Medical Education Library
Designing a scoring system for clinical trials can be complicated. Sample sizes are dependent on the delta, or change, in efficacy or variation in response, and the design of the score will affect how easy it is to detect a statistically meaningful difference. These choices are a critical part of the design of small studies, particularly if obtaining enough statistical power can be challenging. Additionally, it is easier to detect change in more homogenous populations where we expect a more consistent response. Hidradenitis suppurativa is not a particularly homogenous disease, which furthers the risk of designing a trial that cannot detect important differences. The PGA often is required by the US Food and Drug Administration and has the major advantage that it is easy to understand, but the categories can sometimes be too broad to detect change easily, and more granular data can provide the basis for more in-depth analyses. An ideal outcome measure is a simplified scoring system that assesses disease severity and responsiveness to treatment while accurately serving as a surrogate for patient-reported outcomes, such as the dermatology life quality index, visual analog scale for HS skin pain, the work productivity and activity impairment questionnaire (specific health problem), or the patient global assessment. Validation processes for outcome measures, such as the one that HiSCR underwent, are essential to ensure that the proposed scoring system has clinical meaningfulness to both the physician and patient.

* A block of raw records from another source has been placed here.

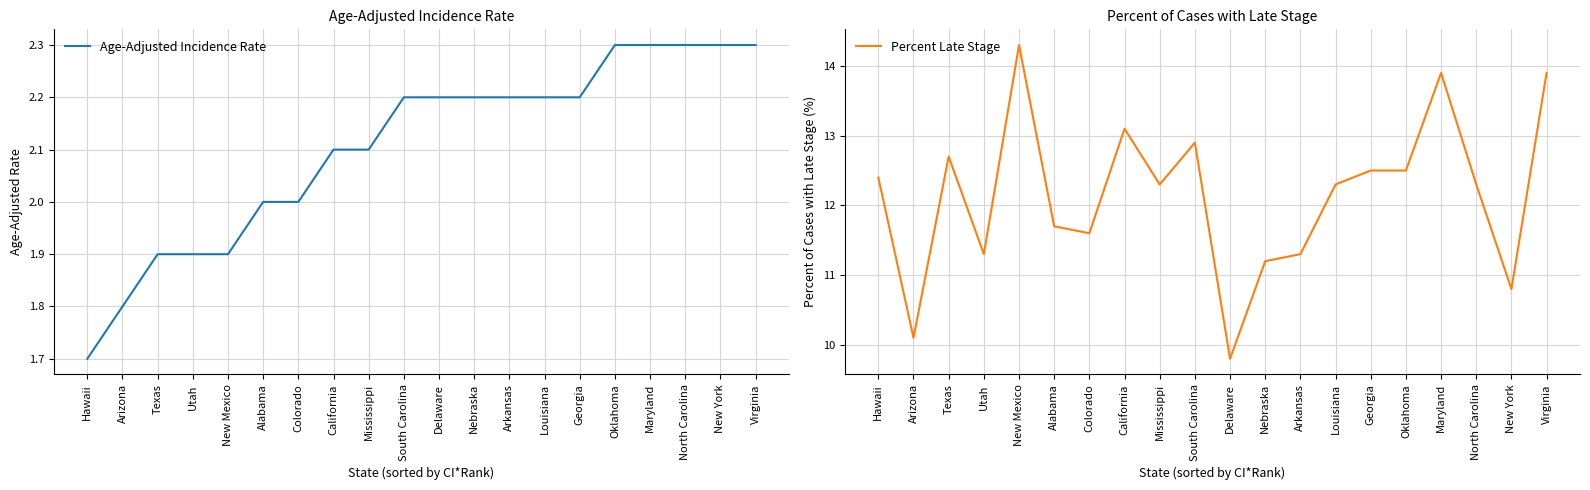

Rank the series at California from lowest to highest value.

Age-Adjusted Incidence Rate, Percent Late Stage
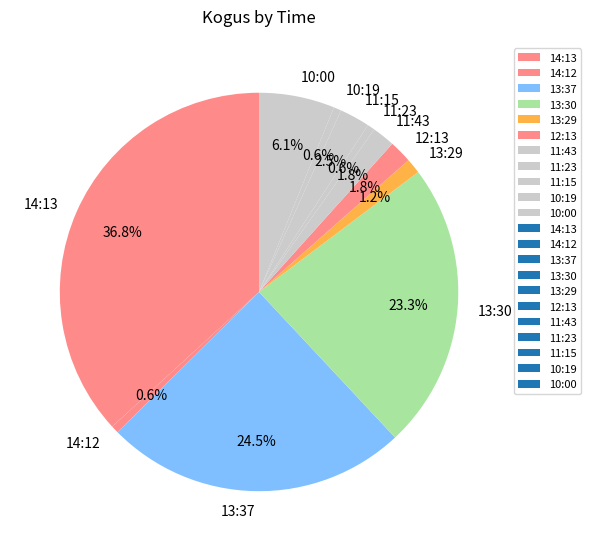

How many segments does this pie chart have?

11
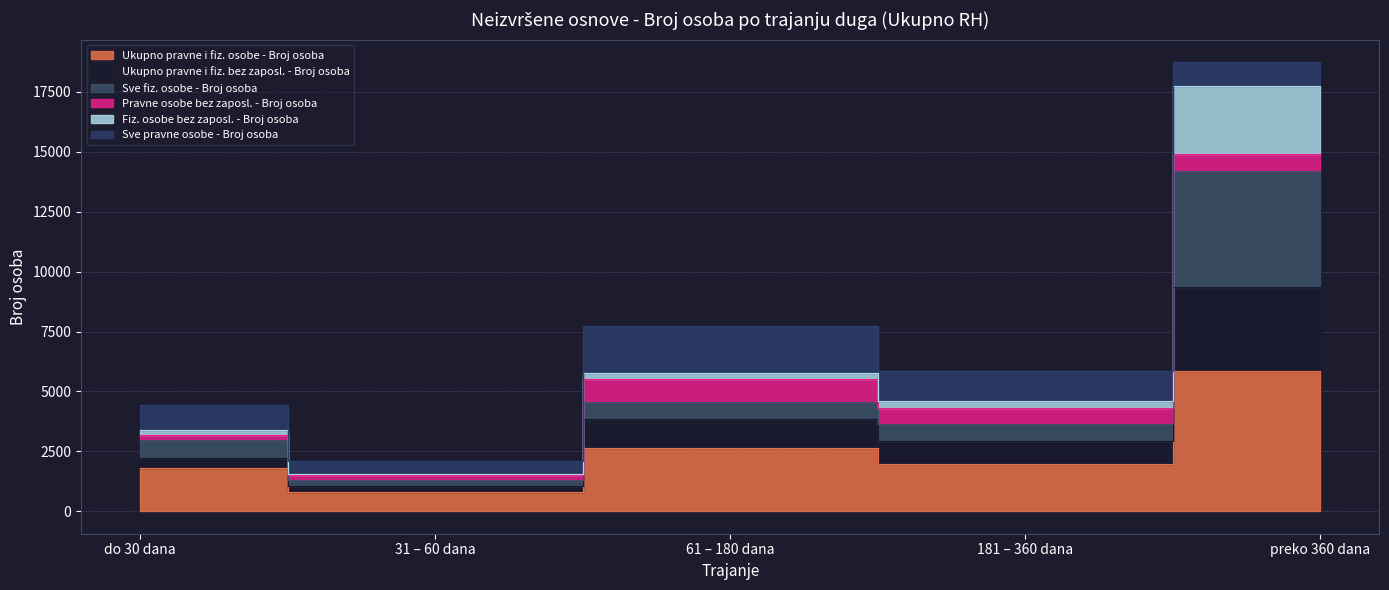

At which label is Sve fiz. osobe - Broj osoba closest to 7768?

61 – 180 dana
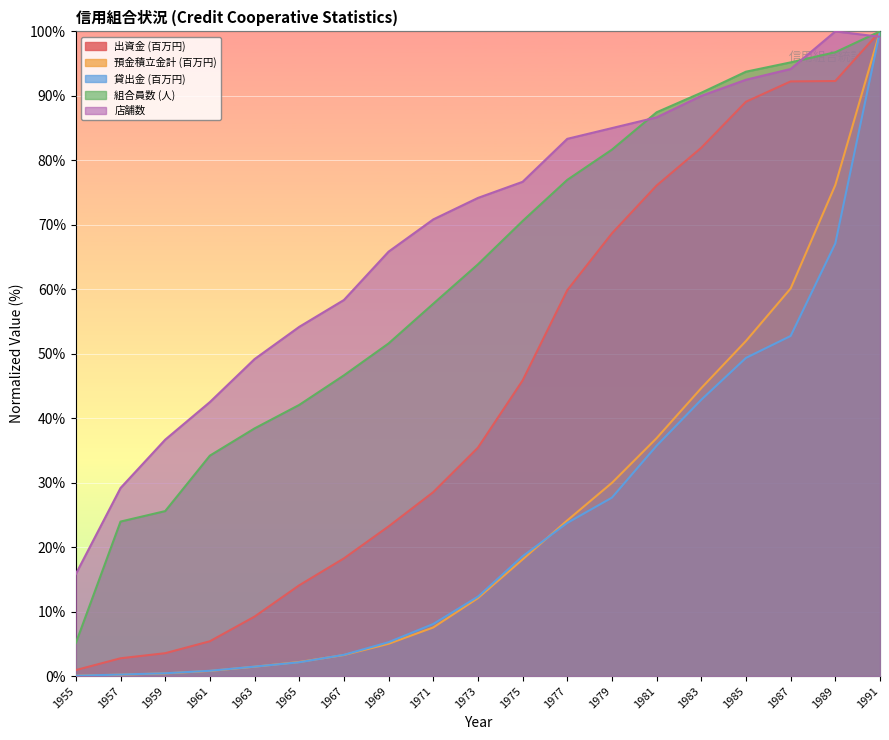

Where do 店舗数 and 預金積立金計 (百万円) first cross each other?

1989 and 1991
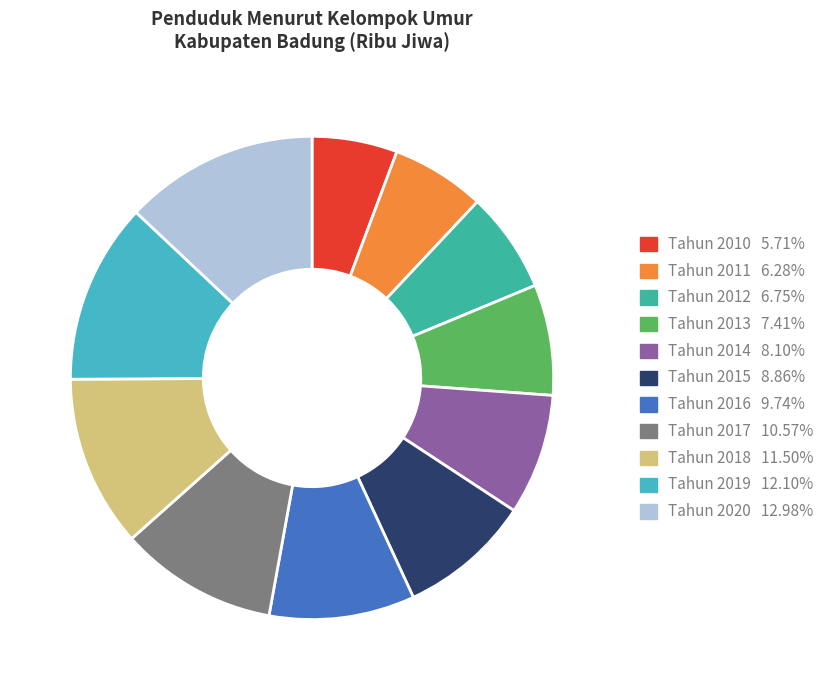

Which slice is the smallest?

Tahun 2010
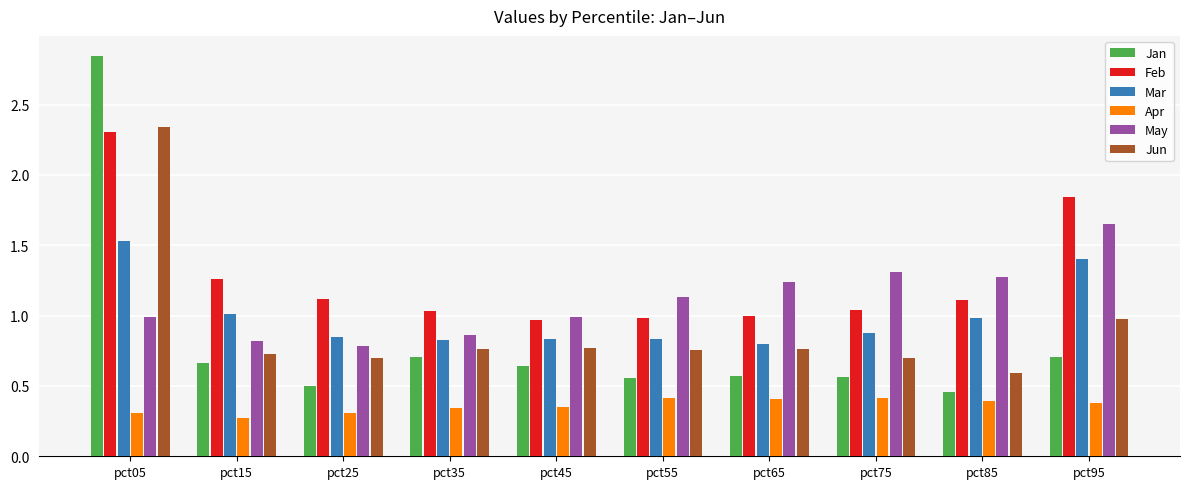

Is the value of Jun at pct85 greater than the value of Feb at pct85?

No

A 2016 Cochrane review of interventions for HS included 12 randomized controlled trials that employed a total of 30 different outcome measures instruments. Because use of multiple scoring systems makes it difficult to compare analyses of treatment, the authors concluded that there was a need for improved validation of HS outcome measures for future clinical trials.7 Schmitt et al8 recognized that atopic dermatitis also was in a similar predicament; they noted that more than 20 outcome measures were employed to assess disease severity in clinical trials. The authors called this situation “a significant threat to evidence-based health care” and outlined the Harmonizing Outcome Measures for Eczema (HOME) research initiative’s methodology for creation of core outcome sets for any dermatologic disease. Their consensus process involved first identifying what to measure, termed outcome domains, followed by developing how to measure these domains through outcome measures instruments, which would be assessed for validity, reliability, sensitivity to change, and feasibility.8
Using the framework set forth by the HOME initiative and data from the 2016 Cochrane review,7 a recent review of all outcome measures instruments currently employed in HS found that 90% (27/30) were not validated.9 Even those that were validated still could not be fully recommended by the authors. The authors identified 10 potential outcome domains for measurement, including quality of life, pain, lesion count, PGA, patient global self-assessment, recurrence rate, overall satisfaction with treatment, impairment of function, cosmesis, and duration of recovery. They recommended a further consensus process to better define these outcomes.9
Measuring all of these variables seems daunting, but as the speed of HS research rapidly progresses, we would greatly benefit from employing a standard validated scoring system that captures both disease severity and activity. Several groups are working to improve our current tools, but we will need to move quickly to a common approach so we can better compare treatment effects and build an evidence base for treatment decisions. For now, the HiSCR is the most validated clinical trials instrument, but it may not be ideal for the clinical setting. In our practice, we grade all patients each visit with Hurley staging, the validated HS-PGA scoring system to track improvement in inflammatory lesions, and a 10-point pain scale to monitor disease activity and severity. We have found these tools to be quick and effective for measuring treatment response and would recommend employment of these scoring systems as a standard measure in clinical practice until further consensus is reached.